(Supplied text)

Course Dates and Times

Monday 25 February – Friday 1 March, 09:00–12:30
15 hours over 5 days

Leonce Röth

Ludwig-Maximilians-Universität München – LMU

This course deals with mixed-methods / multimethod research (MMR) in the social sciences. To accommodate participants’ projects, it aims to reflect the diversity of MMR studies in the discipline.

We will discuss the broader understanding of combining qualitative and quantitative methods and the more focused approach, linking case studies and process tracing to a large-n method such as Qualitative Comparative Analysis (QCA) or regression analysis. The relative emphasis we put on specific variants of MMR designs will be adapted to the methods participants are applying in their own research.

The goal of the course is to understand the different varieties in which MMR can be done. We discuss the unique advantages and methodological and practical challenges confronted in implementing multi-method designs.

Topics include concepts in the qualitative and quantitative analysis, case selection for qualitative research, and the compatibility of theoretical expectations and inferences on causal effects and causal mechanisms. Method-centred discussions are illustrated with examples from different fields of political science.

By the end of the course, you will able to realise your own mixed-methods study in a systematic manner, and to critically evaluate published MMR studies.

Tasks for ECTS Credits

2 credits (pass/fail grade) Attend 90% of course hours, participate fully in in-class activities, and carry out the necessary reading and/or other work prior to, and after, classes.

3 credits (to be graded) As above, plus submit a short daily assignment on days 1, 2, 3 and 4. The first two assignments are based on your own projects. If you are not working on an MMR project, an equivalent exercise will be assigned. The last two assignments are about general methodological issues and published empirical research.

4 credits (to be graded) As above, plus, after the course, submit a 10–15 page description of your mixed-methods research design as it stands. If a you are not working on an MMR project, an equivalent exercise will be assigned.


Instructor Bio

Leonce is Senior Researcher at the Cologne Center for Comparative Politics, University of Cologne.

He researches and teaches party politics and methods with a focus on multimethod and quantitative analysis. 

Leonce has published in European Journal of Political Research, West European Politics, European Political Science Review or Swiss Political Science Review.

(End Supplied text)
(Information provided)

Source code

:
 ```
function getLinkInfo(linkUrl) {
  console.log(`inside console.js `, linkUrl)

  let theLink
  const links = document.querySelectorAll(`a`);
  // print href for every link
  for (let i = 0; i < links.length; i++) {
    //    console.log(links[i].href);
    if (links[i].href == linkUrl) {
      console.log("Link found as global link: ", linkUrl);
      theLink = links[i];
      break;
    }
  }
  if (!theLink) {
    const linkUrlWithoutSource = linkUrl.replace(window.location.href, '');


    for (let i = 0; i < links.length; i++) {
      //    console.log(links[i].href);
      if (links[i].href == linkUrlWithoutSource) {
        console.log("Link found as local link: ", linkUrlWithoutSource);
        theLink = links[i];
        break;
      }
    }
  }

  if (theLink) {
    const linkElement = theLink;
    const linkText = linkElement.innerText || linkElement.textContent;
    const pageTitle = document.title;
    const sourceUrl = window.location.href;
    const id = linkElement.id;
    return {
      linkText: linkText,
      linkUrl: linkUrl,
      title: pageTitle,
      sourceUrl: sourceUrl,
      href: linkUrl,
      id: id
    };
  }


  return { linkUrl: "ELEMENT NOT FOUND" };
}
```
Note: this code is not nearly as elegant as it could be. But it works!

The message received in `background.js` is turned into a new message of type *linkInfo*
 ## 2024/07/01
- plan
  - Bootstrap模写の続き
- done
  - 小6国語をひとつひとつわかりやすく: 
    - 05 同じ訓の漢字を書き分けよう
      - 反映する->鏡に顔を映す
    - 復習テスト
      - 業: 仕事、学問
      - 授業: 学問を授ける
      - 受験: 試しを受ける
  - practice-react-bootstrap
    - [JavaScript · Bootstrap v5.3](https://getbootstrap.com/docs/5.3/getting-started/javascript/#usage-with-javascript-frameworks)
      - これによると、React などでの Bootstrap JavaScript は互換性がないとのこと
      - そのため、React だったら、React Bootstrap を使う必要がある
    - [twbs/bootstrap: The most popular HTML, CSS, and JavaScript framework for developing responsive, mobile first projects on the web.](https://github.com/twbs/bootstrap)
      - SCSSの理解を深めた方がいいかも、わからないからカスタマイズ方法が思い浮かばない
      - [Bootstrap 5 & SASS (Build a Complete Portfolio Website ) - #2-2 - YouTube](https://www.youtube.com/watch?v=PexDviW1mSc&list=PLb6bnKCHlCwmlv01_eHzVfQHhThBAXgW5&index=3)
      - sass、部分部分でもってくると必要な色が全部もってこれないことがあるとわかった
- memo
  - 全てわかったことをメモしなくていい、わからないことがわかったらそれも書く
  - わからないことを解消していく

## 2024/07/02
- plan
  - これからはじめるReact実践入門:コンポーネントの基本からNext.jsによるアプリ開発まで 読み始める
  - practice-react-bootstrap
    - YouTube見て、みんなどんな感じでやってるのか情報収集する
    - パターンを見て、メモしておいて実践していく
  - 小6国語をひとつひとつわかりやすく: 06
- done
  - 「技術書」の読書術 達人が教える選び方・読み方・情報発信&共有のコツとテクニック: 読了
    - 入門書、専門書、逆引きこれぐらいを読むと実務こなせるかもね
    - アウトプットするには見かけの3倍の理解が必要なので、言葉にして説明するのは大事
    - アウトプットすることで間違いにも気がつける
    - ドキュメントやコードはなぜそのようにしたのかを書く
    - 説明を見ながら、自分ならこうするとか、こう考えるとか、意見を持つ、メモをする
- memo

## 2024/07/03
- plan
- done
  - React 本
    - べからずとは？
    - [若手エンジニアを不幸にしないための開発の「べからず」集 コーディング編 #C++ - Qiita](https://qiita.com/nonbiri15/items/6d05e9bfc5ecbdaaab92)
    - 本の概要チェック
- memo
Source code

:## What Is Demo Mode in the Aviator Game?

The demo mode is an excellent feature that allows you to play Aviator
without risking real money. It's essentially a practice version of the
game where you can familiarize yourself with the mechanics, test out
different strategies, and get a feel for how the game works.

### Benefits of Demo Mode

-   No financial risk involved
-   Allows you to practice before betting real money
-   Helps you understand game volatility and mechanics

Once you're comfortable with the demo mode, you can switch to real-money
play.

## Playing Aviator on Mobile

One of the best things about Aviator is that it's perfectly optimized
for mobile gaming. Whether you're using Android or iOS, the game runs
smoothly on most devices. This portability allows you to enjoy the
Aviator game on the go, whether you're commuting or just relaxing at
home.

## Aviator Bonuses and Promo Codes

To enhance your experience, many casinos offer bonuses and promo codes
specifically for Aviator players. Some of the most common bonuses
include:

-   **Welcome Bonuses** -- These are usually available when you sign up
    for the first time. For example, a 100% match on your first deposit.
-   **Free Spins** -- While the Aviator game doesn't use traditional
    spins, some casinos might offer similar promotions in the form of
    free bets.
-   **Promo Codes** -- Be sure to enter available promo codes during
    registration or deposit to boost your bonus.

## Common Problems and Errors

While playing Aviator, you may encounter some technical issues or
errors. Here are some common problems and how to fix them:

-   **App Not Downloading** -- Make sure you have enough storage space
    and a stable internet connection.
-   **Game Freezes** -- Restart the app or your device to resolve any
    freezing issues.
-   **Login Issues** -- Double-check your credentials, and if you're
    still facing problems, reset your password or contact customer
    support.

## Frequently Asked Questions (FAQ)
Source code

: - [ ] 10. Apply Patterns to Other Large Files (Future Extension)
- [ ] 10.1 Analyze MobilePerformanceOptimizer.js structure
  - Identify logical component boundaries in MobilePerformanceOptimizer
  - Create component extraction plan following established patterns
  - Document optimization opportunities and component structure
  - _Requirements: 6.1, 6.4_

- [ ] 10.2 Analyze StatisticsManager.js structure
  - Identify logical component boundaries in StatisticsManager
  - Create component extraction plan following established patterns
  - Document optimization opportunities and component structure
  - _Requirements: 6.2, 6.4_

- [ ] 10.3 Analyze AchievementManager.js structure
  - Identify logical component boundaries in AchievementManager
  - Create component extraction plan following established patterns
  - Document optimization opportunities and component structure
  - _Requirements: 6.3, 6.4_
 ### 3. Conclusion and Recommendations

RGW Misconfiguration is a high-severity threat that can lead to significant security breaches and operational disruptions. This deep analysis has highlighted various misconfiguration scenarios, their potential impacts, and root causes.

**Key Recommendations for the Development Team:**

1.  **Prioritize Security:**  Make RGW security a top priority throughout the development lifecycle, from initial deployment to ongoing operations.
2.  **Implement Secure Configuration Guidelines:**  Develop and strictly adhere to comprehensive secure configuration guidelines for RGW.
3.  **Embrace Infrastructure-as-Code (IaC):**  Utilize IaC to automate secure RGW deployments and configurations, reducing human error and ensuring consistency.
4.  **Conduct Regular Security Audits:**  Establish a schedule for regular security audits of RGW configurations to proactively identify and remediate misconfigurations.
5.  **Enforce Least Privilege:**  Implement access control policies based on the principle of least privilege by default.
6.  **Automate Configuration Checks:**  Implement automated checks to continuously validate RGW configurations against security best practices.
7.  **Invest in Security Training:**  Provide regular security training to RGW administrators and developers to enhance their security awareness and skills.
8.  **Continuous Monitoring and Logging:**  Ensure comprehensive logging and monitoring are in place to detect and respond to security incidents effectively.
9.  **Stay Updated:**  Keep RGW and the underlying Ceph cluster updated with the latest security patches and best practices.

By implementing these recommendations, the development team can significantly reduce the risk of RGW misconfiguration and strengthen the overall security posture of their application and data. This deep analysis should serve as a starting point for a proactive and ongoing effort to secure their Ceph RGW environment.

(End Information provided)

Instructions
- A) Which journals does the course description name as places where the instructor has published?
- B) Could you resume the mixed-methods course description after its last sentence and carry it on?
The entries above are material separate from the course description.

Outputs in order
- A)
European Journal of Political Research
West European Politics
European Political Science Review
Swiss Political Science Review

- B)
Mixed-method research is an enduring topic in the social sciences (e.g., Creswell and Piano 2011), but multi-method research (MMR) more narrowly defined, also known as nested analysis, is a relatively new topic.

After longstanding antagonistic discussions about the pros and cons of qualitative and quantitative methods, we now find a growing consensus that each method has its distinct advantages and that they work best in combination with each other.

This course builds on the debate about mixed-methods and multimethod research, and focuses on their unique advantages and challenges for empirical researchers seeking to combine two or more methods.

Day 1
Laying foundations for the rest of the course, we learn about different conceptions of causation and how they can be integrated in a single mixed-methods analysis. We introduce different varieties and dimensions of mixed-methods research such as the timing of the methods’ applications and their relative importance in the context of the broader design.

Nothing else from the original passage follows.